While residents may get incensed about such trivialities, the tiny details are the playground of lawyers. And residents who do not pay attention to such tiny details can sometimes find themselves barred from participating in an objection hearing.
So, this exciting episode of Ampersand shall look at these tiny details and see how residents can retain their right to speak up.
First, let us look at what some developers have said about who it is exactly that has a right to voice an objection.
Sime Darby Property (Sime) has been attempting to develop part of Subang Ria Park’s 72 acres as residential and commercial property. The park is located off one of the entrances to Subang Jaya from the Federal Highway, close to a major traffic junction. The project, now reportedly cancelled by the state government, is also close to large residential estates.
Sime’s lawyer, however, said they only needed to consult two people as part of the development process. Their lawyer reportedly said: “Under the [Town and Country Planning] Act, my client informed the only two people who are qualified to object [to] their plans to subdivide and develop the land, and the two lawful objectors did not object to the plan.”

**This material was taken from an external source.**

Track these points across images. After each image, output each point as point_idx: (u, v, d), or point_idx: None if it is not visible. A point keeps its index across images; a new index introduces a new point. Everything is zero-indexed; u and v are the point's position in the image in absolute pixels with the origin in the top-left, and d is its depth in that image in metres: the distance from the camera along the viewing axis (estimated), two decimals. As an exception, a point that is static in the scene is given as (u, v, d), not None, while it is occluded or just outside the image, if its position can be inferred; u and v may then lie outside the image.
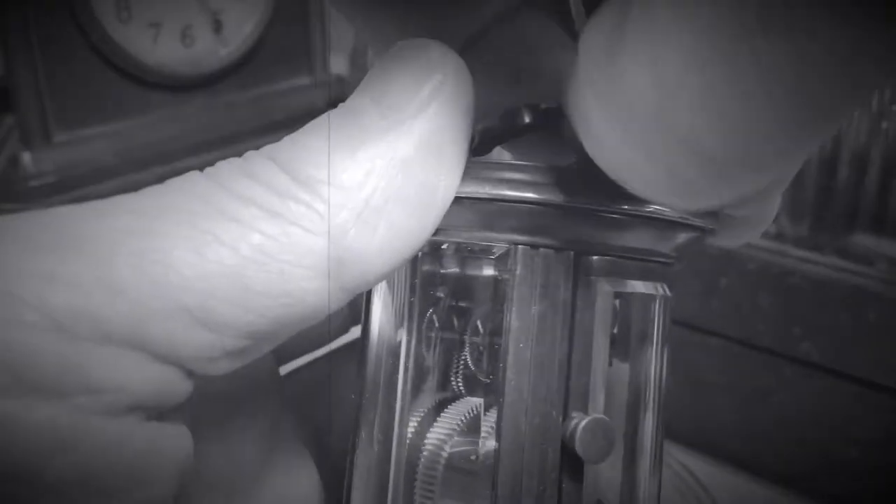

When residents questioned the plot ratio of a proposed project in Section 52, Petaling Jaya, adjacent to Armada Hotel, developer Mammoth Empire Holding Sdn Bhd questioned their right to raise the issue. “If you want to bring up the Town and Country Planning Act, then you are not in a position to comment about the development because you do not stay within 200m of the project,” a company representative reportedly said.
Both developers were most likely referring to Section 21(6) of the Town and Country Planning Act, which reads as follows:
“If the proposed development is located in an area in respect of which no local plan exists for the time being, then, upon receipt of an application for planning permission … the local authority shall, by notice in writing served on them, inform the owners of the neighbouring lands of their right to object to the application and to state their grounds of objection within  days of the date of service of the notice.”
Note the italicised passage where it defines the persons that have the right to object. Further down the same section, the definition of “neighbouring lands” is land parcels located 20m away from the proposed project’s perimeter; or if the site is located within a cul-de-sac (dead-end area), neighbouring lands will be considered to be within 200m.
So, based on this section, it wouldn’t be wrong for developers to say that unless you own a property within 20m or 200m – depending on the circumstances – your objection cannot legally be recognised. This is even if the government allows you to voice your opinion.
Indeed, I recall a case where a development project was approved by the local council without calling for an objection hearing. The reason given was that the nearest landowners were across a road that was slightly wider than 20m.
Instead of arguing with the lawyers on that particular point, let us look at the Town and Country Planning Act in totality, which also provides for the creation of development policies via the National Physical Plan and the National Urbanisation Policy. I had detailed these two documents in a previous column.
These documents are considered statutory documents and contain the policies for development that the government must adhere to when approving a development project.
Some of these policies are: There shall be two hectares of open space for every 1,000 persons; and state land within urban limits shall be reserved for public use.
So what do these policies have to do with a person’s right to voice his or her objection?
Local councils are a body corporate for all ratepayers, as per the Local Government Act, making all ratepayers stakeholders of the council.
Should the local council approve a development without ensuring the development policies are adhered to, it would have violated the Town and Country Planning Act, which states that a body corporate can be held liable.
Damages resulting from such liability could possibly run into the millions, as development projects would cost that much. However, this sum would not be paid by the councillors and officers that made the decision unless it can be proven they were purposefully negligent.
As such, a ratepayer who finds a proposed development that does not comply with any of the policies contained within the statutory documents mentioned has every right to voice an objection and insist the policies are adhered to. This can be at an official objection hearing event held by the government or through other means like the mass media, regardless of whether the resident is an “owner of neighbouring lands” or not.
In this instance, the ratepayer is protecting his or her interest as a member of the body corporate. Of course, if the council continues to ignore what the ratepayers are telling them, sometimes the only other alternative would be legal recourse. The Tanjung Bunga Residents Association in Penang is one example of ratepayers suing the local council for not listening to their complaints of breaches to the Town and Country Planning Act.
MBPJ councillor KW Mak is a Petaling Jaya ratepayer.